> [DATA FOR PROCESSING]:
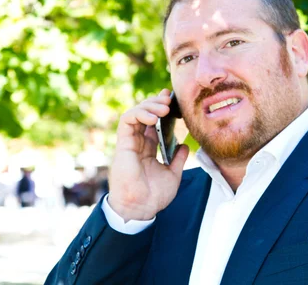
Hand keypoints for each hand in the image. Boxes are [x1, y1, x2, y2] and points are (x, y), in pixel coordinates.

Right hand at [107, 89, 189, 220]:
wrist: (140, 209)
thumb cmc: (154, 196)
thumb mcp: (173, 175)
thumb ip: (177, 159)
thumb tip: (184, 145)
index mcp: (148, 149)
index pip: (153, 123)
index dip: (161, 109)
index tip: (173, 100)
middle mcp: (138, 143)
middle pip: (144, 114)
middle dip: (156, 102)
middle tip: (169, 98)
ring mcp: (129, 143)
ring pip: (134, 113)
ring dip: (149, 105)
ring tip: (164, 107)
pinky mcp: (123, 144)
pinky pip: (126, 121)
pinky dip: (139, 113)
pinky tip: (154, 117)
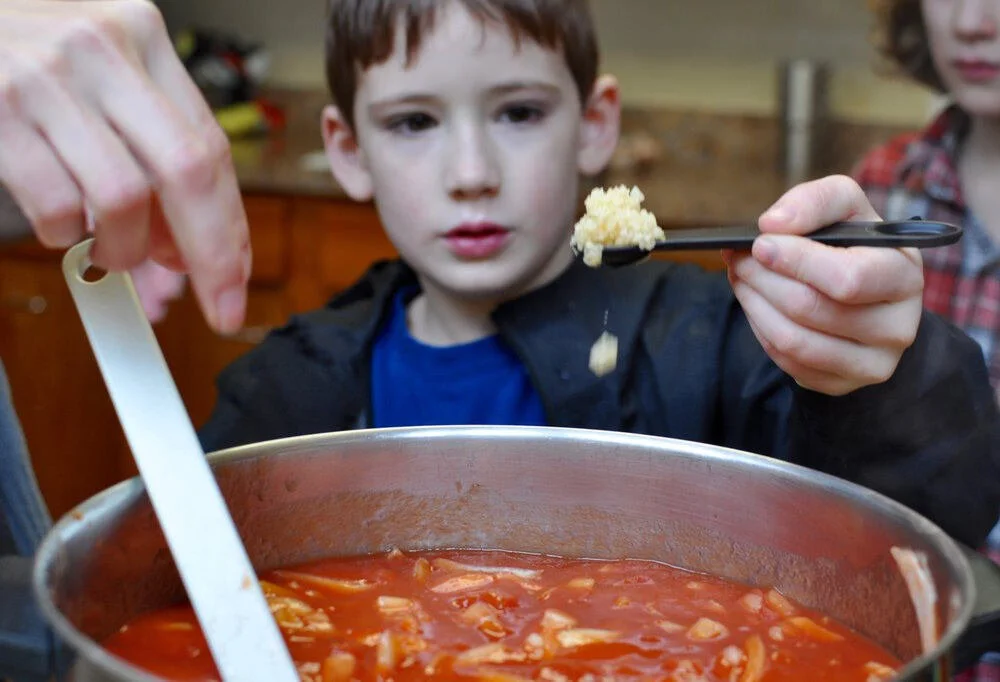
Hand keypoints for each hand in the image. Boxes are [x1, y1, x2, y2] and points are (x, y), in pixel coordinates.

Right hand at [0, 0, 248, 333]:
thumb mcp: (101, 74)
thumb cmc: (26, 53)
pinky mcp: (0, 108)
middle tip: (218, 306)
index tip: (236, 279)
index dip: (232, 226)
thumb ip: (149, 144)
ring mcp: (49, 78)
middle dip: (211, 255)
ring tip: (111, 252)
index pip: (211, 148)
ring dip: (125, 250)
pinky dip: (65, 233)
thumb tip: (186, 244)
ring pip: (124, 198)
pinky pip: (57, 204)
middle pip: (188, 172)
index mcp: (142, 36)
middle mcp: (103, 51)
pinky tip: (63, 224)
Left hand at [724, 175, 923, 395]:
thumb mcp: (846, 208)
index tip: (760, 243)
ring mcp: (873, 362)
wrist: (872, 297)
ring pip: (792, 339)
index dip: (795, 260)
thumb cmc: (853, 245)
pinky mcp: (845, 383)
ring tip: (741, 278)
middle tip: (739, 259)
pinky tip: (757, 305)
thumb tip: (773, 224)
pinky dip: (761, 329)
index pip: (847, 278)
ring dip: (754, 304)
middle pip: (810, 309)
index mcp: (904, 275)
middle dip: (763, 279)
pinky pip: (787, 361)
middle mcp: (897, 325)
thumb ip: (815, 201)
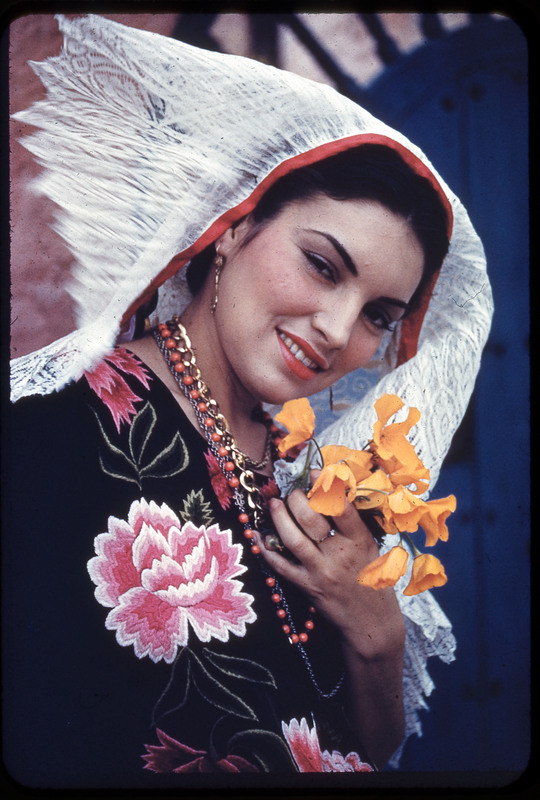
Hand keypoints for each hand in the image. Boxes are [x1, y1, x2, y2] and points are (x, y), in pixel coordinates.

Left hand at [259, 490, 404, 659]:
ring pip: (293, 539)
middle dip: (297, 500)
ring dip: (279, 518)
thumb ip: (352, 525)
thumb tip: (330, 493)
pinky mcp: (307, 587)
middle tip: (292, 492)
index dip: (326, 486)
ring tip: (275, 504)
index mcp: (360, 541)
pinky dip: (267, 550)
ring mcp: (322, 572)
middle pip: (312, 520)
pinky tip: (259, 536)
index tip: (314, 472)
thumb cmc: (372, 580)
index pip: (341, 507)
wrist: (372, 623)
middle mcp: (340, 554)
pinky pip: (281, 566)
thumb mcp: (370, 549)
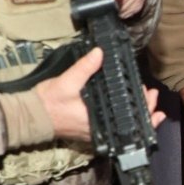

> [WHAT YOU SHOULD DO]: Output, from the data above, the lines from the line with "ring pip: (792, 339)" to the line with "index mcp: (904, 275)" exactly as they stand, both ends included and nothing else.

> [SOLUTION FOR THIS TASK]:
ring pip: (792, 339)
index dip: (795, 260)
thumb cmc: (853, 245)
pinky mcp: (845, 383)
ring tip: (741, 278)
middle tip: (739, 259)
pinky tip: (757, 305)
thumb tip: (773, 224)
pinky dip: (761, 329)
index pip: (847, 278)
ring dip: (754, 304)
middle pip: (810, 309)
index mcp: (904, 275)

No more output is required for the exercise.